ENUNCIADO DA TAREFA → Retome o texto sobre o fumo em Cuba a partir da última frase apresentada, dando-lhe continuidade.

EXCERTO SELECIONADO →
<<<<
Proibido, porém possivel

fumadores

A fumaça gruda no meu cabelo, na roupa e durante toda a noite carregarei o cheiro de tabaco, mesmo porque sou desses adultos cubanos que nunca fumaram. O homem da mesa ao lado consumiu um maço e meio de Hollywood no curto tempo que está aqui e usa uma lata de cerveja vazia como cinzeiro. Na parede uma placa mostra um cigarro atravessado por uma linha vermelha e o fundo branco do cartaz está manchado de nicotina. Não há remédio, sou uma fumante passiva mesmo que em 2005, no meu país, tenha se aprovado um decreto que deveria proteger meus pulmões.

Passei indene dessa primeira “queima de mato” de cumplicidade que os rapazes fazem – para demonstrarem o quanto cresceram – enquanto estão sentados em círculo. Contudo, 32% dos meus compatriotas ficaram presos nessa travessura juvenil e hoje gastam uma boa parte dos seus recursos pessoais para adquirir Criollos, Populares ou H. Upmann. Trata-se de uma das cifras mais elevadas da região, talvez comparavel com os elevados níveis de alcoolismo, estes últimos não declarados oficialmente. Mesmo que a metade dos lares da Ilha estejam expostos ao fumo, em nossa casa somos um ex-fumante, um adolescente que todavia não parece estar interessado e esta servente que submergia em água as caixas do seu pai para dissuadi-lo à deixar o vício.
>>>>
DADOS DO EXERCÍCIO →
<<<<
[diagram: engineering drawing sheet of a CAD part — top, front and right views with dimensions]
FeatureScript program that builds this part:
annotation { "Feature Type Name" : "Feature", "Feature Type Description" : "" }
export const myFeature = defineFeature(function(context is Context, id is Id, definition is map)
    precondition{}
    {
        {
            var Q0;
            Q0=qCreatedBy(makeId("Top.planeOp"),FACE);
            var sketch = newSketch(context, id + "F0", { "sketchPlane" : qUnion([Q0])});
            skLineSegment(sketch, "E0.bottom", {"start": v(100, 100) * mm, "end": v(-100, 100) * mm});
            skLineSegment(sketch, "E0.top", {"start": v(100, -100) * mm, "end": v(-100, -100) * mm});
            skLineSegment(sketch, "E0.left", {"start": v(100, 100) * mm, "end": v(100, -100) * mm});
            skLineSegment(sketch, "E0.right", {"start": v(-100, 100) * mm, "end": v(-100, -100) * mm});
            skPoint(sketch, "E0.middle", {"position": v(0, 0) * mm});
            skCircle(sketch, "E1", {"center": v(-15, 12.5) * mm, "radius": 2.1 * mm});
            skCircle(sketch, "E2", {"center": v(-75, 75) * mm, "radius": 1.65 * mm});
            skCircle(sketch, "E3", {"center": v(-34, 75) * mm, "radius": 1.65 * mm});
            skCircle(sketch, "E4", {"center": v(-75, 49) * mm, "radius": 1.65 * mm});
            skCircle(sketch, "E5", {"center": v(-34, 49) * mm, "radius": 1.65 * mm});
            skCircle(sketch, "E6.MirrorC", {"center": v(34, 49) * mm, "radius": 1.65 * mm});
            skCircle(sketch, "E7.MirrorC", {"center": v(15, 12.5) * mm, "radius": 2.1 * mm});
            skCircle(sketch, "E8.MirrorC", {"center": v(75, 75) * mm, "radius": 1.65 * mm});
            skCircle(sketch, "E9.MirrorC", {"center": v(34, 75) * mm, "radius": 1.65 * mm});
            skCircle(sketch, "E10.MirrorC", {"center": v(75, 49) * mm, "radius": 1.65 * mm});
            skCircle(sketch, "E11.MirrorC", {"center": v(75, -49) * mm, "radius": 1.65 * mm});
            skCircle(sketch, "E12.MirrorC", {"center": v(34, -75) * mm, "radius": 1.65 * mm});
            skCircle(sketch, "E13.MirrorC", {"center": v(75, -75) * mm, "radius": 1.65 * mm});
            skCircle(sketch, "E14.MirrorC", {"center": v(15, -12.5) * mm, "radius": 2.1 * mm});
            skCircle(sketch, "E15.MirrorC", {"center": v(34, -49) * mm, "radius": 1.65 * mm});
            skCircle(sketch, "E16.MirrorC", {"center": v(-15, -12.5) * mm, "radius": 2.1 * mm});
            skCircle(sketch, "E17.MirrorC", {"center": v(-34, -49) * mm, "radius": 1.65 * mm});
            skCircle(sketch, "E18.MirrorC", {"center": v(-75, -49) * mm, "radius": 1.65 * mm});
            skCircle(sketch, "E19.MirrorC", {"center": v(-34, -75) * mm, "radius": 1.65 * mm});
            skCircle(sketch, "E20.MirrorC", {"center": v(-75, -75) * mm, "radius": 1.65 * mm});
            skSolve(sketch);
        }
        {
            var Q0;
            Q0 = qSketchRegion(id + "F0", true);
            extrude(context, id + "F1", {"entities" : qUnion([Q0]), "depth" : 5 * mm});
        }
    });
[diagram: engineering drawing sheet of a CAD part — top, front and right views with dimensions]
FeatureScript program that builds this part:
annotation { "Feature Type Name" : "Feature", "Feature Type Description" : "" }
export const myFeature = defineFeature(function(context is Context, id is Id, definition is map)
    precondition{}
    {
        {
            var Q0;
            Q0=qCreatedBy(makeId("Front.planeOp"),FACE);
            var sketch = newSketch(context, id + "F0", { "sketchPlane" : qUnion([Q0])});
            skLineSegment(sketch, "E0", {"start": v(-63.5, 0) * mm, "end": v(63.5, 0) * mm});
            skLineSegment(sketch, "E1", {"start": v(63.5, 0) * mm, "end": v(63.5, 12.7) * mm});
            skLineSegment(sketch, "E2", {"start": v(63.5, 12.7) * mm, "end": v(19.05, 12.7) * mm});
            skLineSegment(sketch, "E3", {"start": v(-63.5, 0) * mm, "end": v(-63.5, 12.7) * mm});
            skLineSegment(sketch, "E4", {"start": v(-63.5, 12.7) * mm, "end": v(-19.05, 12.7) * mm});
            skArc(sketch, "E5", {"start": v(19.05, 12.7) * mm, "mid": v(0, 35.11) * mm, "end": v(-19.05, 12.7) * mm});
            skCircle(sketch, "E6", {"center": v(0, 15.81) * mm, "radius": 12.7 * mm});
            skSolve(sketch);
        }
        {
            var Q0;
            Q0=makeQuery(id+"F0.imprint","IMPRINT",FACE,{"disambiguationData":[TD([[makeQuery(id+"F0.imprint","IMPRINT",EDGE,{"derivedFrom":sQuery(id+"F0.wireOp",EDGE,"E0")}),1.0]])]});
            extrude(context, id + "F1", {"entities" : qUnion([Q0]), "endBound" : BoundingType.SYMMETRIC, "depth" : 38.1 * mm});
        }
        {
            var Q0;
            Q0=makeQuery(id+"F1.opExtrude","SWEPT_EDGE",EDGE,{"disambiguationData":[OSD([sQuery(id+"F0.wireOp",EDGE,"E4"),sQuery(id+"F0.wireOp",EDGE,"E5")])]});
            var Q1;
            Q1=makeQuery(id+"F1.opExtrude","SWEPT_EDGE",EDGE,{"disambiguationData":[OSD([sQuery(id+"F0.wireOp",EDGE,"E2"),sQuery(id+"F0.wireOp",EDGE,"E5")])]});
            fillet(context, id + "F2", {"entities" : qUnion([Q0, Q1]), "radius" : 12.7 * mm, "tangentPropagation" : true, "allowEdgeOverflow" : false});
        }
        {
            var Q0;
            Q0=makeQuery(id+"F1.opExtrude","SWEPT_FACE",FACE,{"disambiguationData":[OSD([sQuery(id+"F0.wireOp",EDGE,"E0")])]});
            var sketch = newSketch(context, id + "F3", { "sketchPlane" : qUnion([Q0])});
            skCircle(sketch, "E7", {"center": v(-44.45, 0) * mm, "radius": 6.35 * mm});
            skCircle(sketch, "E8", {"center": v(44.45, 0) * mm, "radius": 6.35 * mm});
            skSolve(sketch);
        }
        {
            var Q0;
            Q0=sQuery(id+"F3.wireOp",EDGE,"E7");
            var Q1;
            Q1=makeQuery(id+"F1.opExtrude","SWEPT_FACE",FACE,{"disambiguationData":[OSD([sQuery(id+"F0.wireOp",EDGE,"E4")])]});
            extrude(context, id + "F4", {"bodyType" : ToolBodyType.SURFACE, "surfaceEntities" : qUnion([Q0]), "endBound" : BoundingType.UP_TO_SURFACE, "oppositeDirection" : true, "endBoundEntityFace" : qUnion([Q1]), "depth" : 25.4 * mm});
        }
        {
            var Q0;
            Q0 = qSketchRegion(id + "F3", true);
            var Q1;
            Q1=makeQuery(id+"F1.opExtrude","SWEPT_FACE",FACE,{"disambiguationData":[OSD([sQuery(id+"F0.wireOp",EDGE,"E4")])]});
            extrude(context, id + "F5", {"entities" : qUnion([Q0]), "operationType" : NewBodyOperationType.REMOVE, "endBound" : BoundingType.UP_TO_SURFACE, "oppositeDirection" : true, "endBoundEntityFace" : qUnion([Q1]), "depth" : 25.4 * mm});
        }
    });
>>>>
RESPOSTA AO PROBLEMA →
A resolução para proteger os não fumantes é rígida e sumamente moderna, porém na prática apenas chegou a funcionar por um par de semanas. Não conheço ninguém que tenha sido multado por infringir a norma antitabaco num lugar público ou no transporte urbano; e perto das escolas primárias e secundárias continua-se vendendo diferentes marcas de cigarro. Não obstante minha abstinência, faz um par de meses fui diagnosticada com um enfisema pulmonar e o médico me deu uma piscadela enquanto dizia “Fumas, não é verdade?”. Tive desejos de comprar uma dúzia do mais forte dos tabacos, dar baforadas prolongadas e jogar a fumaça sobre o papel molhado de uma lei que não se cumpre, sobre os que fizeram desses regulamentos uma simples letra morta. Porém não sei, pressinto que se o fizesse receberia uma das poucas multas que foram emitidas nestes cinco anos.